*WHAT IS EXPECTED*:
Transcribe each of the items below verbatim, leaving the pictures out of your answer.

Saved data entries
--- START ---

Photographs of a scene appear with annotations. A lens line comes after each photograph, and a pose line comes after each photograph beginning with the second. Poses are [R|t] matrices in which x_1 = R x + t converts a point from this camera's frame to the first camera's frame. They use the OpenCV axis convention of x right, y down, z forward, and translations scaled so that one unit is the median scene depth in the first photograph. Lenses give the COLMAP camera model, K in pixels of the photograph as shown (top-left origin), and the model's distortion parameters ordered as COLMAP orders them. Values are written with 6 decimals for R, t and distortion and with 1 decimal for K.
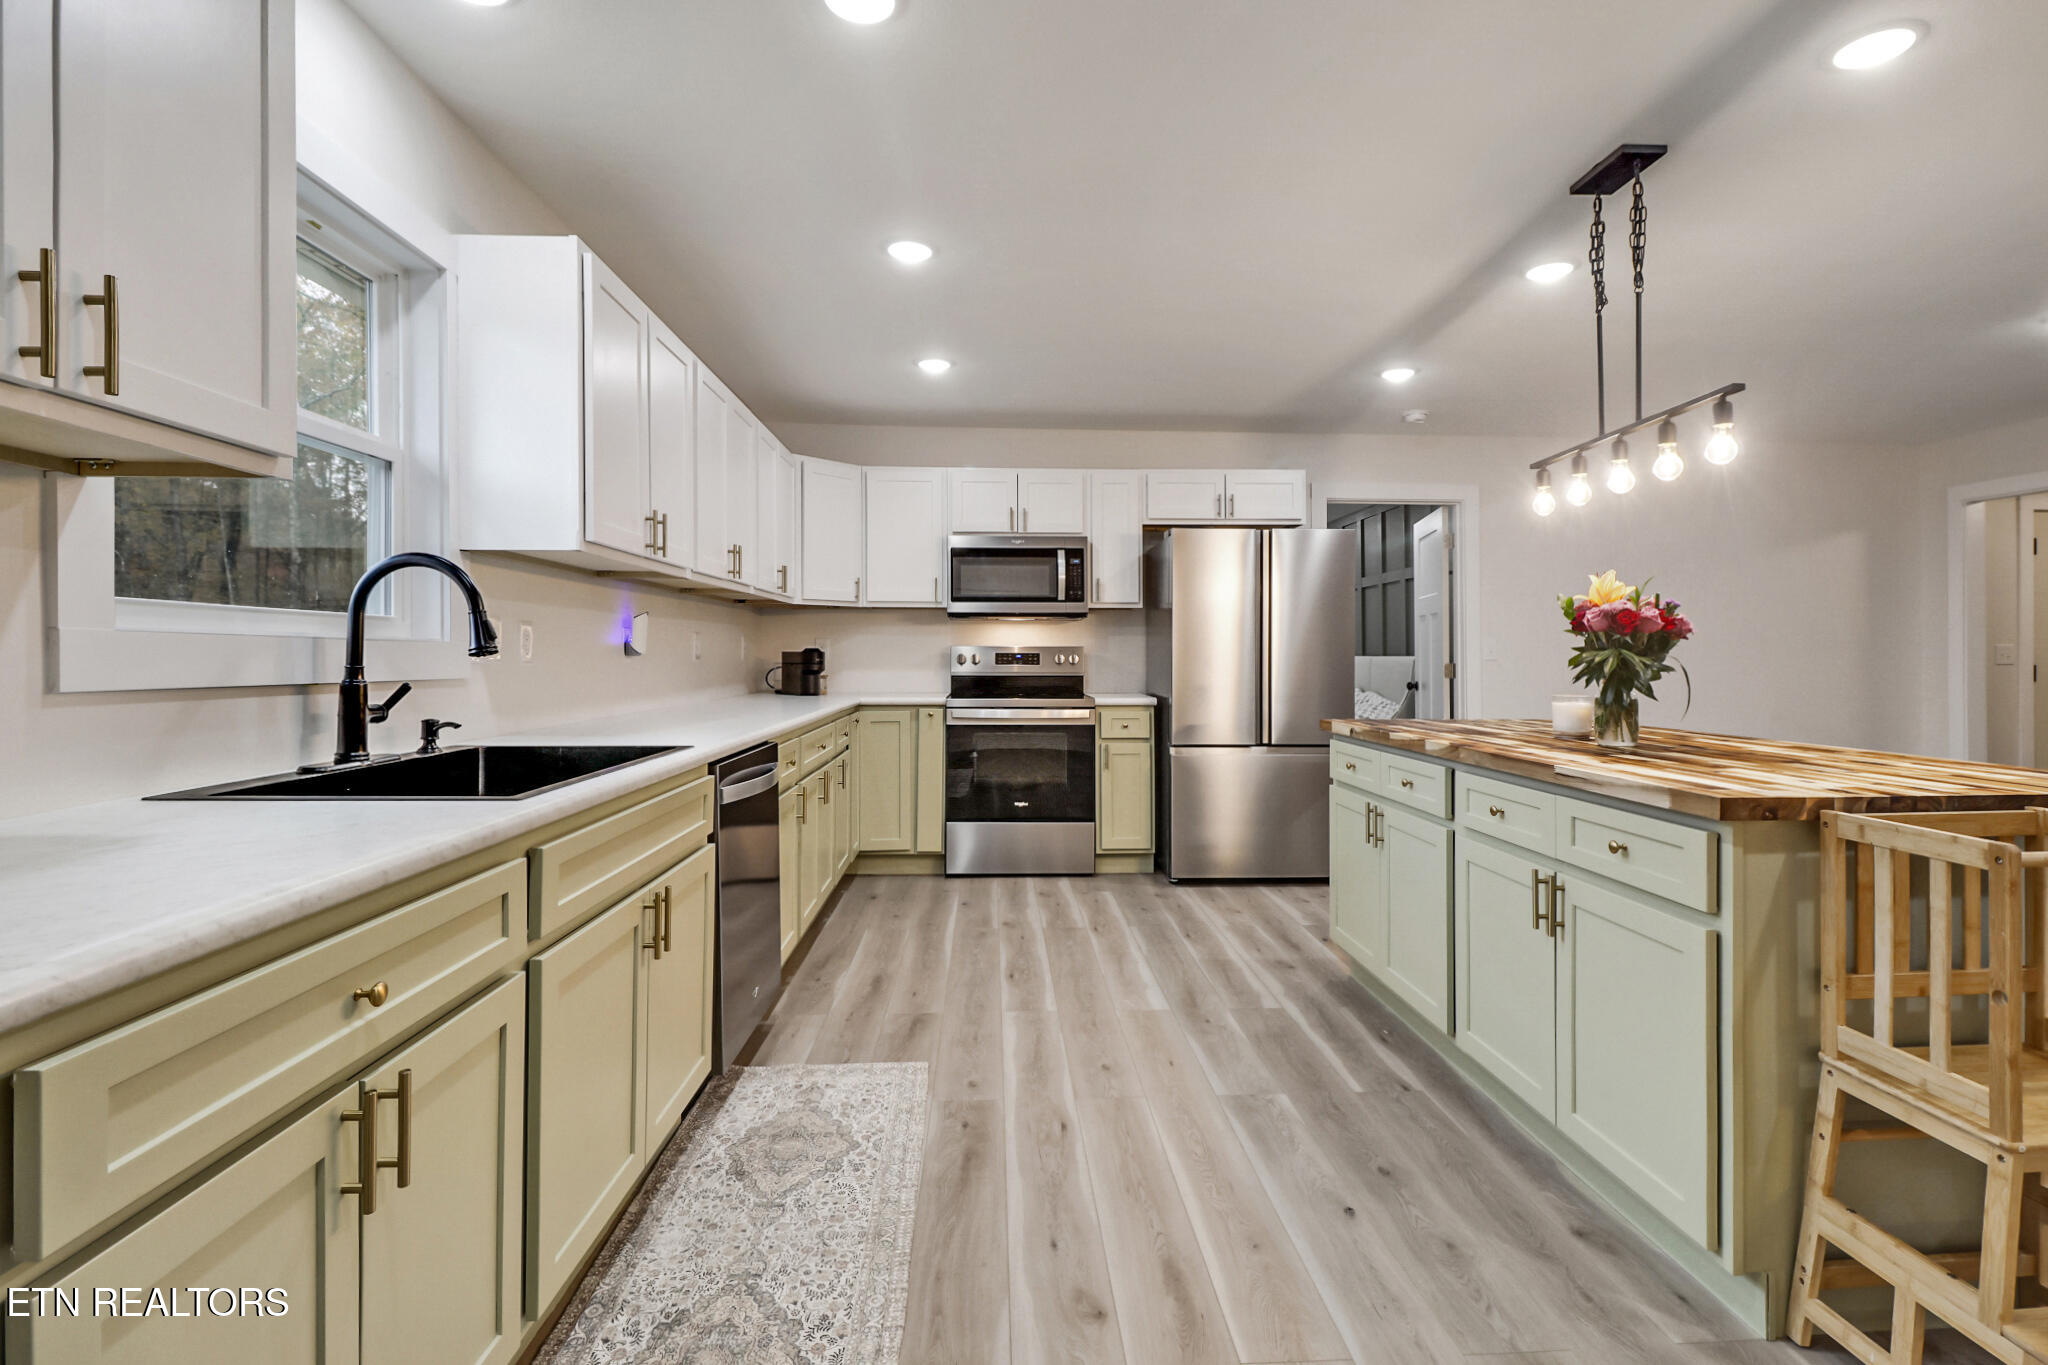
lens RADIAL K [[946.6, 0, 1029.1], [0, 946.6, 670.0], [0, 0, 1]] dist [-0.003304, -0.007342]
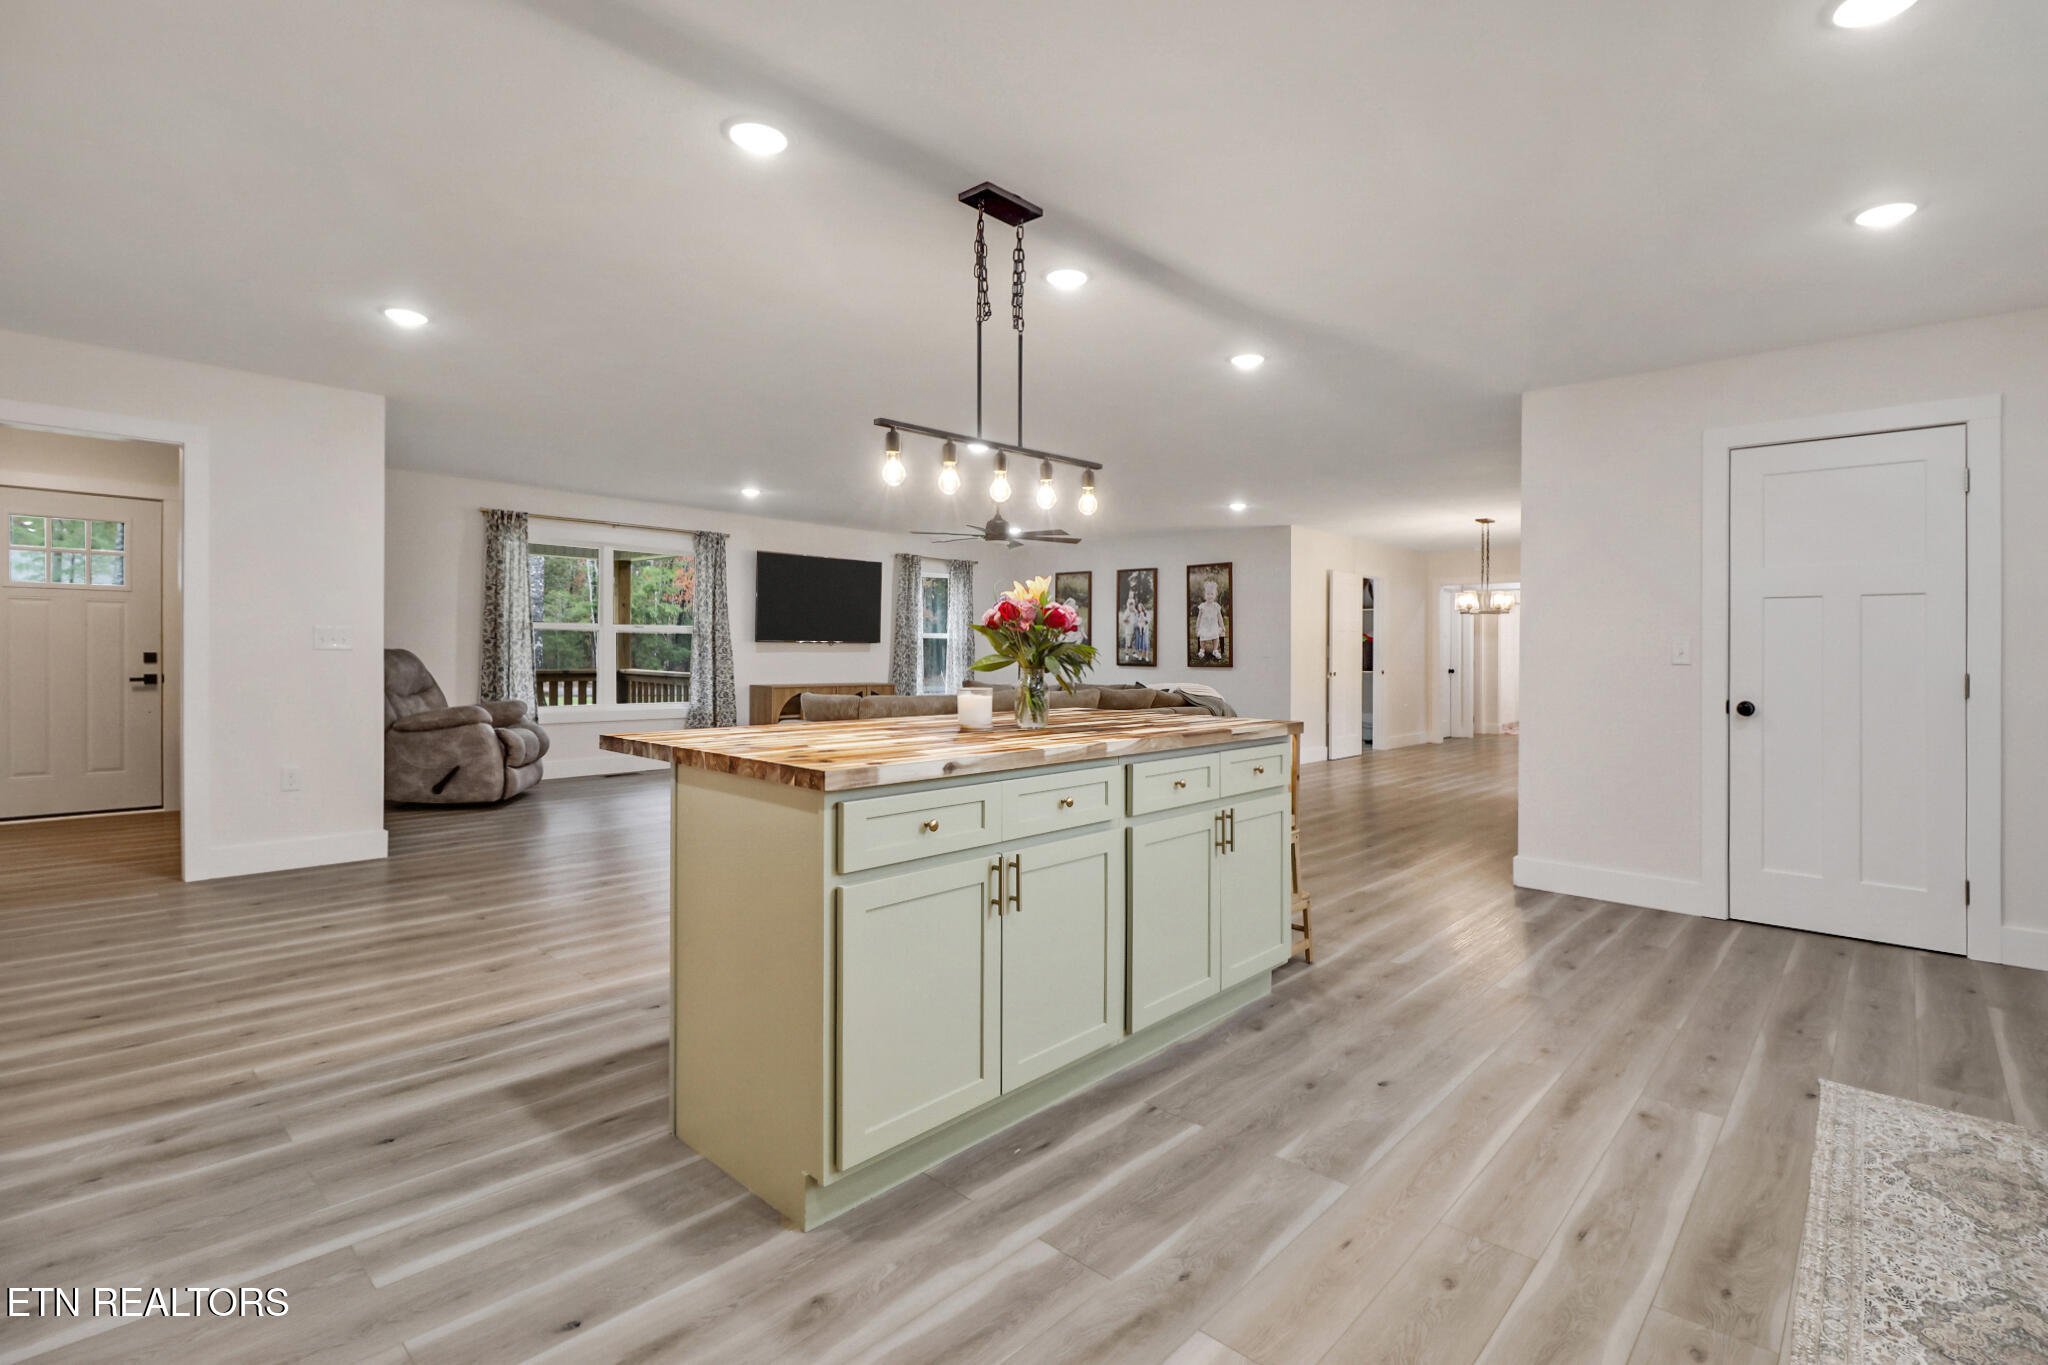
lens RADIAL K [[946.6, 0, 1026.0], [0, 946.6, 655.7], [0, 0, 1]] dist [-0.003304, -0.007342]
pose [[-0.704651, -0.015504, 0.709385, -0.195037], [-0.009235, 0.999877, 0.012680, -0.026042], [-0.709494, 0.002383, -0.704707, 1.918484]]
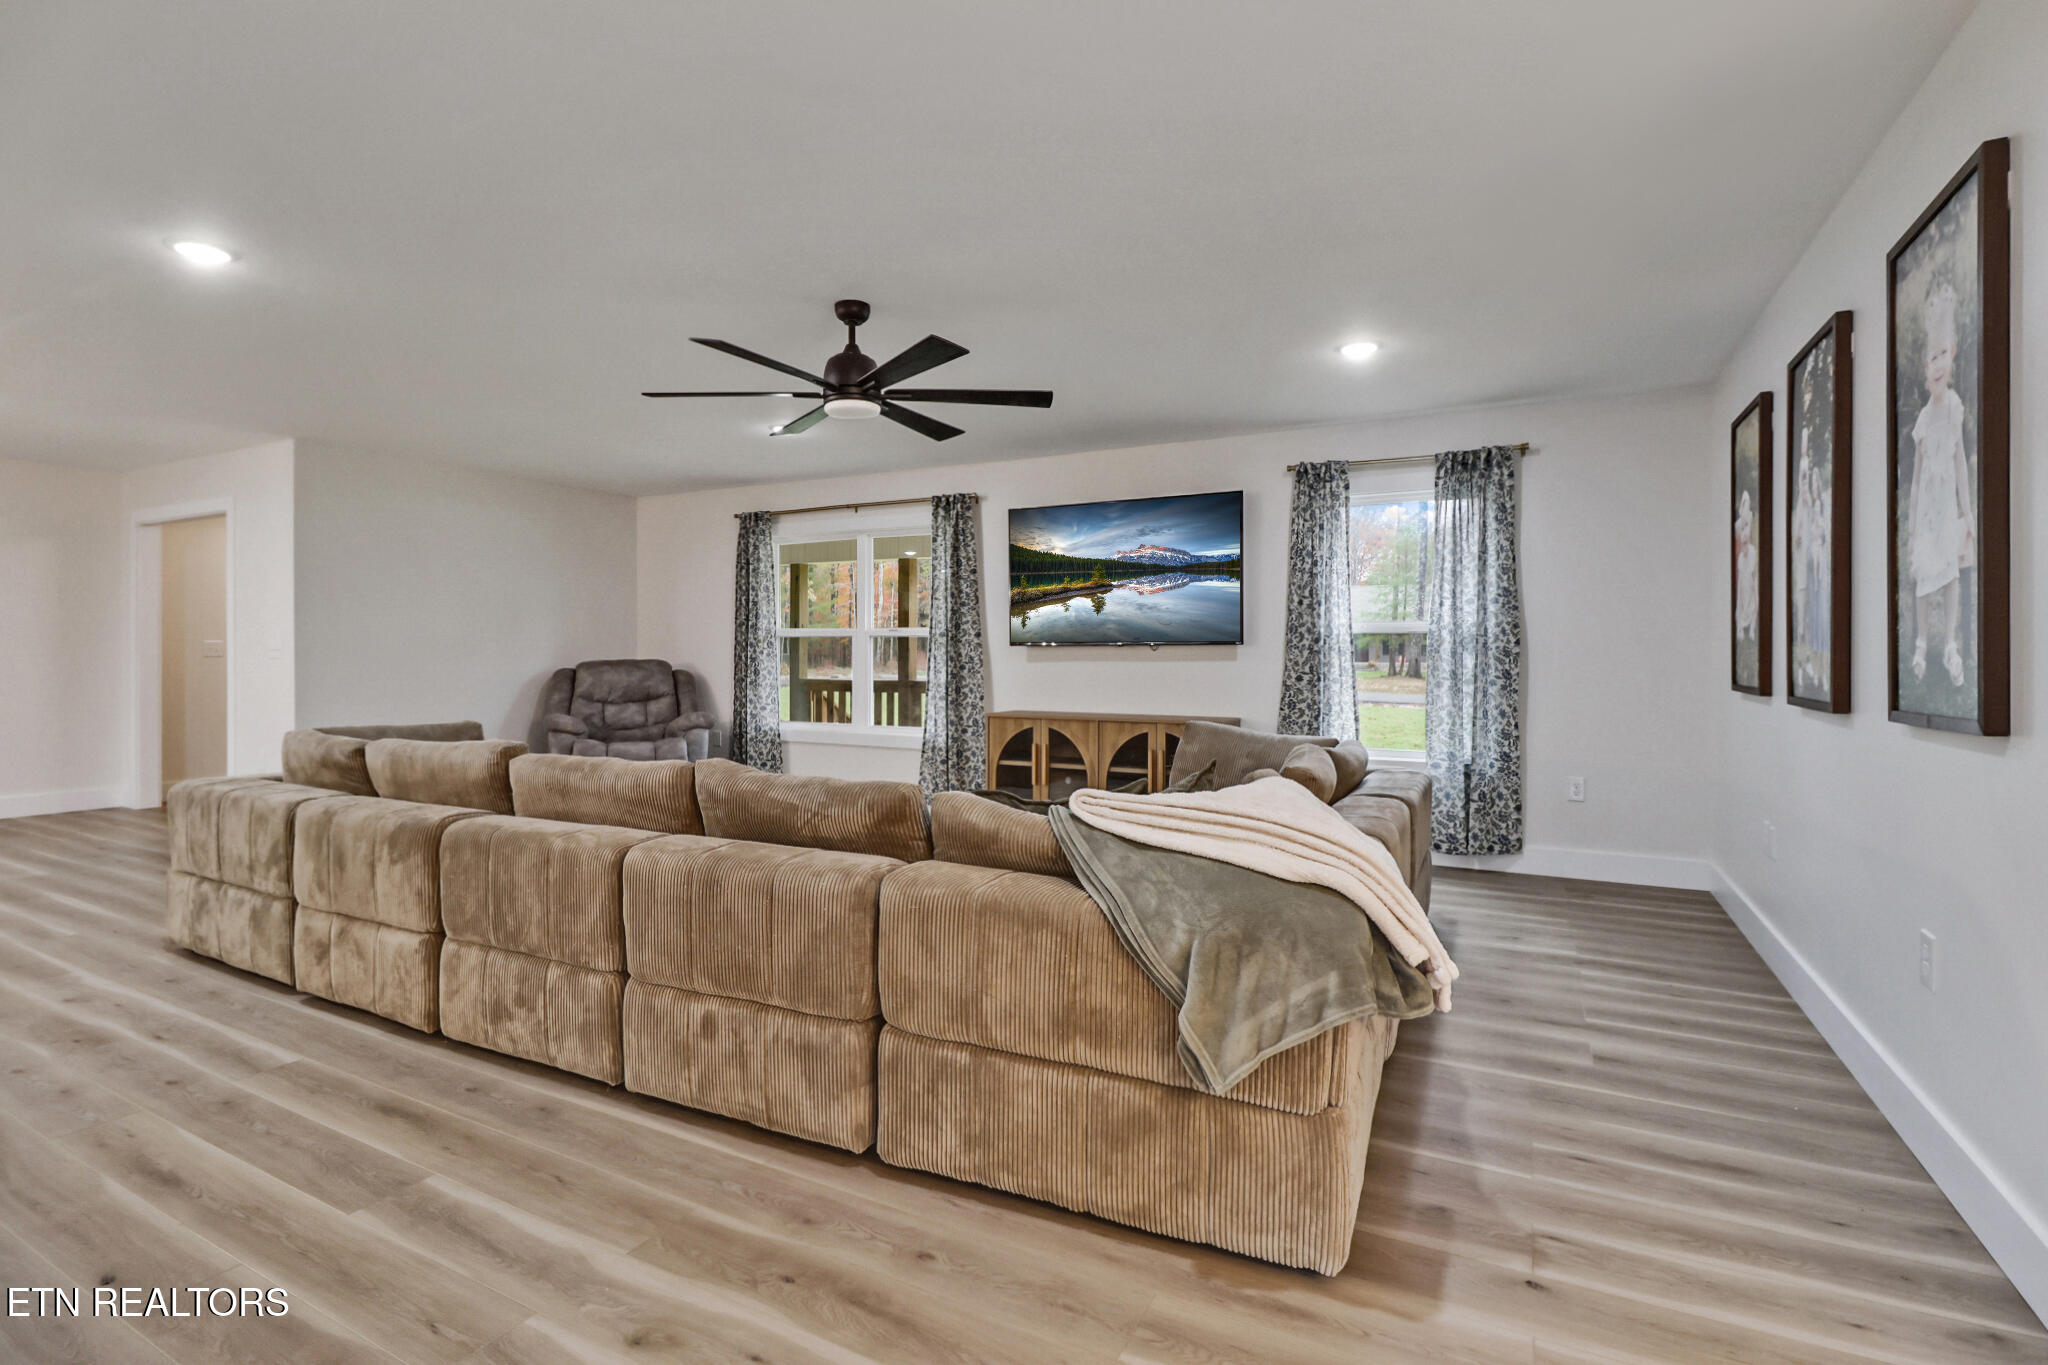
lens RADIAL K [[946.6, 0, 1047.4], [0, 946.6, 671.3], [0, 0, 1]] dist [-0.003304, -0.007342]
pose [[0.492435, -0.018378, 0.870155, 1.195142], [0.006526, 0.999827, 0.017424, 0.003356], [-0.870325, -0.002902, 0.492470, -1.562917]]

--- END ---

*REPLY*:
Photographs of a scene appear with annotations. A lens line comes after each photograph, and a pose line comes after each photograph beginning with the second. Poses are [R|t] matrices in which x_1 = R x + t converts a point from this camera's frame to the first camera's frame. They use the OpenCV axis convention of x right, y down, z forward, and translations scaled so that one unit is the median scene depth in the first photograph. Lenses give the COLMAP camera model, K in pixels of the photograph as shown (top-left origin), and the model's distortion parameters ordered as COLMAP orders them. Values are written with 6 decimals for R, t and distortion and with 1 decimal for K.
lens RADIAL K [[946.6, 0, 1029.1], [0, 946.6, 670.0], [0, 0, 1]] dist [-0.003304, -0.007342]
lens RADIAL K [[946.6, 0, 1026.0], [0, 946.6, 655.7], [0, 0, 1]] dist [-0.003304, -0.007342]
pose [[-0.704651, -0.015504, 0.709385, -0.195037], [-0.009235, 0.999877, 0.012680, -0.026042], [-0.709494, 0.002383, -0.704707, 1.918484]]
lens RADIAL K [[946.6, 0, 1047.4], [0, 946.6, 671.3], [0, 0, 1]] dist [-0.003304, -0.007342]
pose [[0.492435, -0.018378, 0.870155, 1.195142], [0.006526, 0.999827, 0.017424, 0.003356], [-0.870325, -0.002902, 0.492470, -1.562917]]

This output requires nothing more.